Piero della Francesca privilégie les couleurs claires et lumineuses, héritage de Domenico Veneziano.

Les symboles qui parsèment son tableau induisent que Piero s’adresse à des mécènes cultivés des cours seigneuriales italiennes, comme l’est Federico de Montefeltro pour ce tableau ; ou pour d’autres de ses œuvres, la famille d’Este régnant sur le duché de Ferrare ou encore la congrégation des Franciscains à Arezzo.

Il se dégage de la Conversation sacrée une impression de sérénité et de détachement à l’égard des émotions.

 

Conclusion

Piero della Francesca est un artiste incontournable de l’art européen.
Dans l’effervescence créatrice de la Renaissance, il explore avec justesse la découverte de la perspective linéaire entre dessin et couleur.
Il est à la fois artiste, géomètre et mathématicien.

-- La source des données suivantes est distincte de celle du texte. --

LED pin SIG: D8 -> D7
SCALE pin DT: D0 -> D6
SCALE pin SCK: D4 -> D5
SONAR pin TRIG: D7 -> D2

Tous ses tableaux représentent le monde en s’appuyant sur les lois de la géométrie théorisées par Alberti et honorées par Masaccio –La Trinité –1425-27.

Certains éléments de la peinture de Piero della Francesca ont exercé une influence sur d’autres peintres de la Renaissance, Melozzo da Forti (1438-1494) connu pour sa fresque de l’Ascension du Christ dans l’églises des saints Apôtres à Rome, Andrea Mantegna (1431-1506) et Giovanni Bellini (1430-1516) à Venise.
Des éléments, parce que le travail de Piero della Francesca était trop individualiste pour influencer de manière incontestée la peinture de la Renaissance.

Les tableaux de Piero della Francesca à la fois majestueux et d’une infinie poésie ont atteint une expressivité absolue.